#### [COMPITI RICHIESTI]
1) Rispondi alle seguenti domande sul brano sull'espressione «valle di lacrime».
(a) In quale preghiera si trova l'espressione «valle di lacrime»?
(b) Con quale traduzione di «in hac lacrimarum valle» sarebbe risaltata in modo più evidente l'allusione al salmo?
(c) Come viene facilmente intesa la traduzione italiana «valle di lacrime»?
2) Riprendi il brano sull'espressione «valle di lacrime» e continualo a partire dalla sua ultima frase.

#### [BRANO]
- - - - -
Mi pare che si possa dire che
l’origine biblica dell’espressione valle di lacrime aiuti molto a
inquadrarne il significato e il valore nella preghiera della Salve Regina; nei secoli, perdendo di
vista tale origine ed estrapolandola dal contesto della preghiera mariana, pian
piano l’espressione è stata intesa sempre più in tono drammatico e negativo,
con tendenze pessimiste: la vita umana sulla terra sarebbe vista e vissuta dai
credenti come una “valle di lacrime”.
Possiamo aggiungere anche una
breve osservazione linguistica: la traduzione italiana “valle di lacrime” è
proprio sulla linea “pessimista”; viene facilmente intesa quasi come un “complemento
di materia”, come se la valle fosse tutta e solo costituita “di lacrime”. Se
invece si fosse tradotto in hac lacrimarum valle con “in questa valle
delle lacrime”, sarebbe risaltata forse in modo più evidente l’allusione al
salmo, in quanto si sarebbe inteso che esiste una valle chiamata “delle
lacrime”, cui la nostra vita talvolta assomiglia.
Recuperare le origini bibliche,
come sempre, aiuta a comprendere l’orizzonte di significato di una preghiera
che, nata dalla fede, ne è imbevuta e proprio per questo respira l’ottimismo
non ingenuo di chi poggia la sua vita e il suo impegno sulla Presenza, solenne
e affettuosa ad un tempo, di Dio (e per i cristiani, della Madre del Dio
incarnato e Salvatore).
- - - - -
#### [DATI FORNITI]
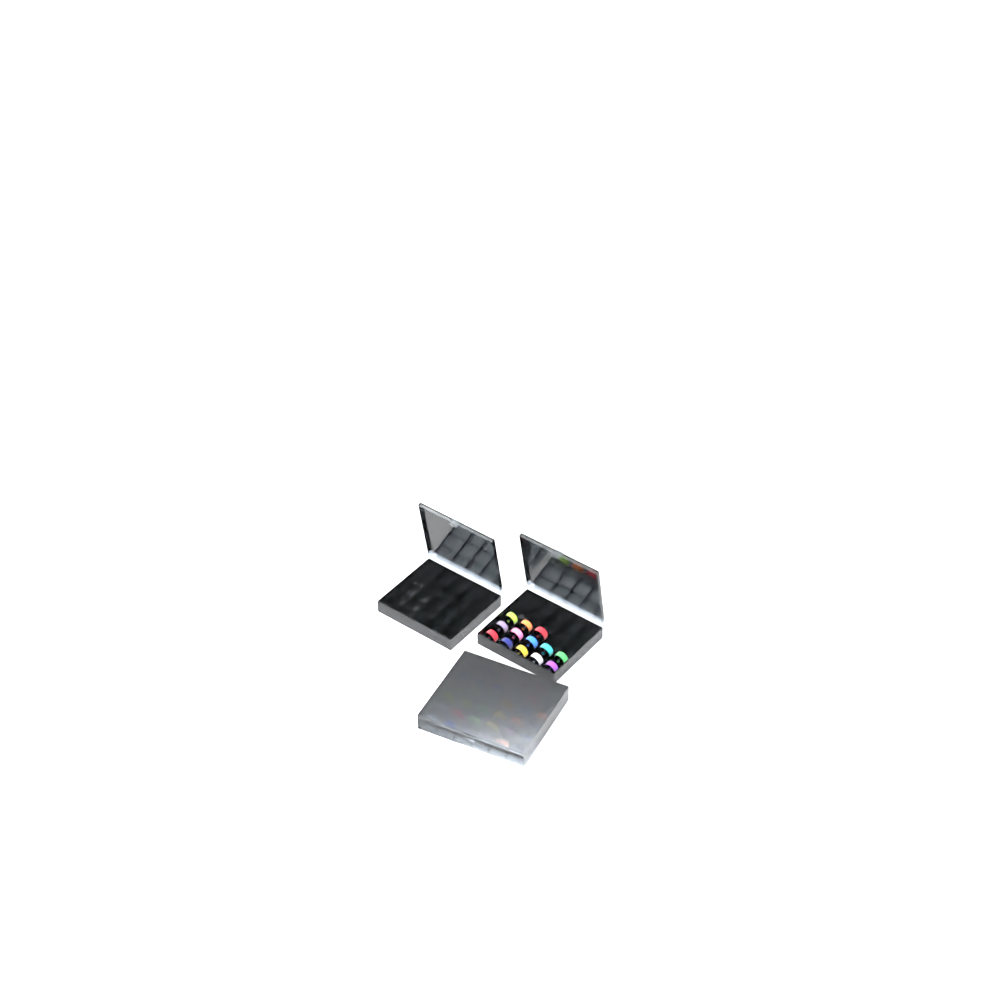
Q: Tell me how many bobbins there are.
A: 49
- - - - -
#### [RISPOSTE]
1)
(a) Nella preghiera della Salve Regina.
(b) Con «in questa valle delle lacrime».
(c) Quasi come un «complemento di materia», come se la valle fosse tutta e solo costituita «di lacrime».

2)
[1] La
versione della Vulgata traduceva così i versi 6 e 7 del Salmo 83 (ora
84), nel Salterio cosiddetto Gallicanum: 6. beatus vir cui est auxilium abs te: / ascensiones in corde suo
disposuit , 7. in valle lacrimarum,
in loco quem posuit. Nel
successivo lavoro di traduzione intitolato Psalterium iuxta Hebraeos,
lo stesso san Girolamo traduceva l’espressione come in valle fletus. Il Salterio Gallicano è quello che infine prevalse
nella diffusione medievale della Vulgata. Il termine ebraico, toponimo, non è particolarmente chiaro, ma allude
chiaramente a una valle “degli sterpi” o “dei rovi”. La somiglianza tra baka’ e bakah, che significa “gocciolare, piangere”,
secondo gli esegeti può aver portato a questa interpretazione da parte della
Vulgata. Ringrazio il prof. Marco Valerio Fabbri per avermi fornito una
consulenza sulla storia del testo.
[2] Silverio Mattei, nella voce Salve
Regina dell’Enciclopedia Cattolica, vol. X, coll. 1719-1721, spiega che la parola Mater
è stata aggiunta in un secondo momento; evidenzia inoltre che “la S.R. è
una prosa ritmica e può considerarsi una sequenza con unica rima in –e”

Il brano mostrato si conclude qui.